::: Passage shown :::

In [None]:
import numpy as np
import matplotlib.pyplot as plt
import tensorflow as tf
import tensorflow.contrib.layers as layers
from sklearn.metrics import roc_auc_score

import generate
import plot
import models

from IPython.core.interactiveshell import InteractiveShell
InteractiveShell.ast_node_interactivity = "all"



# Real data

In [None]:
# generate fake results
half = 500
labels = np.array([1]*half + [0]*half)
logits = np.random.uniform(size=2*half)
    
# make a test plot
fig, ax = plt.subplots(1, 2, figsize=(10, 5))
plot.data1D(ax[0], generate.triangular1D(100), generate.triangular1D(100))
plot.roc_curve(ax[1], labels, logits)
plt.show()

# Noise distribution

In [None]:
NOISE_DIM = 3

noise = generate.input_noise(300, NOISE_DIM)

fig, ax = plt.subplots(figsize=(5, 5))
_ = ax.scatter(noise[:, 0], noise[:, 1], alpha=0.7)
_ = ax.set_xlabel('noise dimension 1')
_ = ax.set_ylabel('noise dimension 2')
plt.show()

# Make the graphs and run the computation

In [None]:
COUNTER = 0

In [None]:
BATCH_SIZE = 1024 #  2x for the adversary, which gets both real and fake data
N_PRE_STEPS = 100
N_STEPS = 300
N_DRAW = 10
COUNTER+=1 # so that new graphs are created each time

# create the input placeholders
T_input_noise = tf.placeholder(tf.float32, shape=(BATCH_SIZE, NOISE_DIM), name='InputNoise')
T_real_data = tf.placeholder(tf.float32, shape=(BATCH_SIZE, 1), name='DataBatch')

# create the computational graph for the fake data
T_fake_data, vars_G = models.Generator1D(T_input_noise, name='MyGenerator1D_{}'.format(COUNTER))
TB_fake_data = tf.summary.histogram('fake_data', T_fake_data)

# create the input to the adversary
T_comb_data = tf.concat([T_real_data, T_fake_data], axis=0)
T_comb_labels = tf.one_hot(tf.constant([1]*BATCH_SIZE + [0]*BATCH_SIZE, dtype=tf.int32), depth=2)

# create the adversary (discriminator)
T_logits, vars_A = models.Adversary(T_comb_data, name='MyAdversary_{}'.format(COUNTER))
TB_logits = tf.summary.histogram('TB_logits', T_logits)
TB_labels = tf.summary.histogram('TB_labels', T_comb_labels)

# create the optimisation graphs
T_loss_A = tf.math.reduce_mean(tf.nn.softmax_cross_entropy_with_logits_v2(labels=T_comb_labels, logits=T_logits))
T_opt_A = tf.train.AdamOptimizer().minimize(T_loss_A, var_list=vars_A)
TB_loss_A = tf.summary.scalar('TB_Loss_A', T_loss_A)

# generator
T_loss_G = - T_loss_A
T_opt_G = tf.train.AdamOptimizer().minimize(T_loss_G, var_list=vars_G)

:::

_What you will do:_
#1 Copy everything in the notebook code from "noise = generate.input_noise(300, NOISE_DIM)" down to "ax.set_xlabel('noise dimension 1')".
#2 Repeat the records word for word, from the start of the records down to the line containing "Vaisigano West, Vaisigano, Samoa", including both ends. Leave the pictures out of your answer.
The notebook code and the records are unrelated pieces of material.

::: Material supplied :::

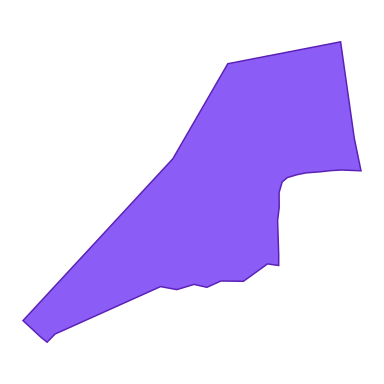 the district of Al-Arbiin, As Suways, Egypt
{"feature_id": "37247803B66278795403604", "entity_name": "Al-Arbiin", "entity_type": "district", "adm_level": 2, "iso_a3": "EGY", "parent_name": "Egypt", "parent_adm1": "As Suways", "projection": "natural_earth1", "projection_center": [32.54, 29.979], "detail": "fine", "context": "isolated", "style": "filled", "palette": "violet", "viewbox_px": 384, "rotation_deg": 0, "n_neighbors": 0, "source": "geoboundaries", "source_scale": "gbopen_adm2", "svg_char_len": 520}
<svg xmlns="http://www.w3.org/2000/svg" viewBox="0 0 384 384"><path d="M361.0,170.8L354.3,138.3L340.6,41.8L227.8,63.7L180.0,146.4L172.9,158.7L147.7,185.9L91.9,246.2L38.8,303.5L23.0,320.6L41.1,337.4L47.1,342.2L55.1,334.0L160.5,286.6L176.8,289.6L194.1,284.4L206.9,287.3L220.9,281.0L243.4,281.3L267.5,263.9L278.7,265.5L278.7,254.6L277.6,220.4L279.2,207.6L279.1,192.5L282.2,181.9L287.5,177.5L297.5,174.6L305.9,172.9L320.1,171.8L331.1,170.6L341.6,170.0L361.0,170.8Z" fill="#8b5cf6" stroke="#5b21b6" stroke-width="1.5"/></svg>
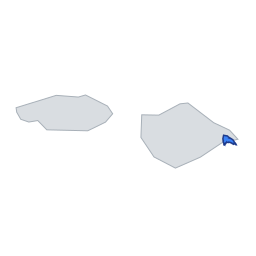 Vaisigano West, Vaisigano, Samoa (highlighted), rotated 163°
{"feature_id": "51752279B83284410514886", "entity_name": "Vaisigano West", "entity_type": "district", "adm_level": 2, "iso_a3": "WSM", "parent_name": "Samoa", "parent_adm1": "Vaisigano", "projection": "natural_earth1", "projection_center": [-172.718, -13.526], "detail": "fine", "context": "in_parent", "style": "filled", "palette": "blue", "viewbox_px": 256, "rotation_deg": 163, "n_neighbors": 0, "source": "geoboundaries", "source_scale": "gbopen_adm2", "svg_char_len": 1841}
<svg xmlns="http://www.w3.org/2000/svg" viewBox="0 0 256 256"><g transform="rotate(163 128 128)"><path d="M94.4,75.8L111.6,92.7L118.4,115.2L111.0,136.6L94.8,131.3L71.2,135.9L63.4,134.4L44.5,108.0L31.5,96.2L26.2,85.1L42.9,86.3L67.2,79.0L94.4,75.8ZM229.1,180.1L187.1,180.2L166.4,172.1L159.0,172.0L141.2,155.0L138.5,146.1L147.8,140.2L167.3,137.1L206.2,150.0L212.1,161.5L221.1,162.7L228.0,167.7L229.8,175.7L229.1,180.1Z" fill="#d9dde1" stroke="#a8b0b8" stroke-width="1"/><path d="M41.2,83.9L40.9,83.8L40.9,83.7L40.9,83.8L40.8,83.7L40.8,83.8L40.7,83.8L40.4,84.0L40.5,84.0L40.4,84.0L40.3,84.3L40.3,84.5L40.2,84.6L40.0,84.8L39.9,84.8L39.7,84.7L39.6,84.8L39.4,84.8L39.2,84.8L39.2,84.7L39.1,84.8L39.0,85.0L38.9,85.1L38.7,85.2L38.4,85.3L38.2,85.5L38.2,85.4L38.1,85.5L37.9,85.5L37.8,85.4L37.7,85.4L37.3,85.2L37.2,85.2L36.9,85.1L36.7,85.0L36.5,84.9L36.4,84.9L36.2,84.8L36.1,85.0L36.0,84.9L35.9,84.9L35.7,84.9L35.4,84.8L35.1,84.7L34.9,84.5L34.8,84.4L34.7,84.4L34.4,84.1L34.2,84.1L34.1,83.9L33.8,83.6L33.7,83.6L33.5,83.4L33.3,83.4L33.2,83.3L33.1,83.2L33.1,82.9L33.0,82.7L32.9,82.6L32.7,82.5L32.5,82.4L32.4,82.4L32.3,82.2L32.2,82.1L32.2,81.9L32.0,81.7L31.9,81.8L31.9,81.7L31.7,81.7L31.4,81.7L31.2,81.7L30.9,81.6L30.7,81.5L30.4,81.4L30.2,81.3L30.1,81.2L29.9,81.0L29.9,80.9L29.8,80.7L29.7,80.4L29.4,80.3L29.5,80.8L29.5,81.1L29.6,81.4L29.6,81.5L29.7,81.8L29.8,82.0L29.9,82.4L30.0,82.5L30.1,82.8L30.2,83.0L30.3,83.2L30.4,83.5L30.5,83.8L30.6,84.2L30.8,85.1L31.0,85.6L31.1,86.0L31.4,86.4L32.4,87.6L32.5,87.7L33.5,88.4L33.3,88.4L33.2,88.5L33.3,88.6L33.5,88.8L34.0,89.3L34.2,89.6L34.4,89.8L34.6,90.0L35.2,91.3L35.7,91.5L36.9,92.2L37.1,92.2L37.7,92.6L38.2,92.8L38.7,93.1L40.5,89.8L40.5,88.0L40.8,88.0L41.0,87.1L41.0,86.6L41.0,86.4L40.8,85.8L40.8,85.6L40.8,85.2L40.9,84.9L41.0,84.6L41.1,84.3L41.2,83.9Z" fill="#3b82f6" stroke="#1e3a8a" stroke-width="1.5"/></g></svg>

:::

_The solutions:_
#1
noise = generate.input_noise(300, NOISE_DIM)

fig, ax = plt.subplots(figsize=(5, 5))
_ = ax.scatter(noise[:, 0], noise[:, 1], alpha=0.7)
_ = ax.set_xlabel('noise dimension 1')

#2
 the district of Al-Arbiin, As Suways, Egypt
{"feature_id": "37247803B66278795403604", "entity_name": "Al-Arbiin", "entity_type": "district", "adm_level": 2, "iso_a3": "EGY", "parent_name": "Egypt", "parent_adm1": "As Suways", "projection": "natural_earth1", "projection_center": [32.54, 29.979], "detail": "fine", "context": "isolated", "style": "filled", "palette": "violet", "viewbox_px": 384, "rotation_deg": 0, "n_neighbors": 0, "source": "geoboundaries", "source_scale": "gbopen_adm2", "svg_char_len": 520}
<svg xmlns="http://www.w3.org/2000/svg" viewBox="0 0 384 384"><path d="M361.0,170.8L354.3,138.3L340.6,41.8L227.8,63.7L180.0,146.4L172.9,158.7L147.7,185.9L91.9,246.2L38.8,303.5L23.0,320.6L41.1,337.4L47.1,342.2L55.1,334.0L160.5,286.6L176.8,289.6L194.1,284.4L206.9,287.3L220.9,281.0L243.4,281.3L267.5,263.9L278.7,265.5L278.7,254.6L277.6,220.4L279.2,207.6L279.1,192.5L282.2,181.9L287.5,177.5L297.5,174.6L305.9,172.9L320.1,171.8L331.1,170.6L341.6,170.0L361.0,170.8Z" fill="#8b5cf6" stroke="#5b21b6" stroke-width="1.5"/></svg>
 Vaisigano West, Vaisigano, Samoa (highlighted), rotated 163°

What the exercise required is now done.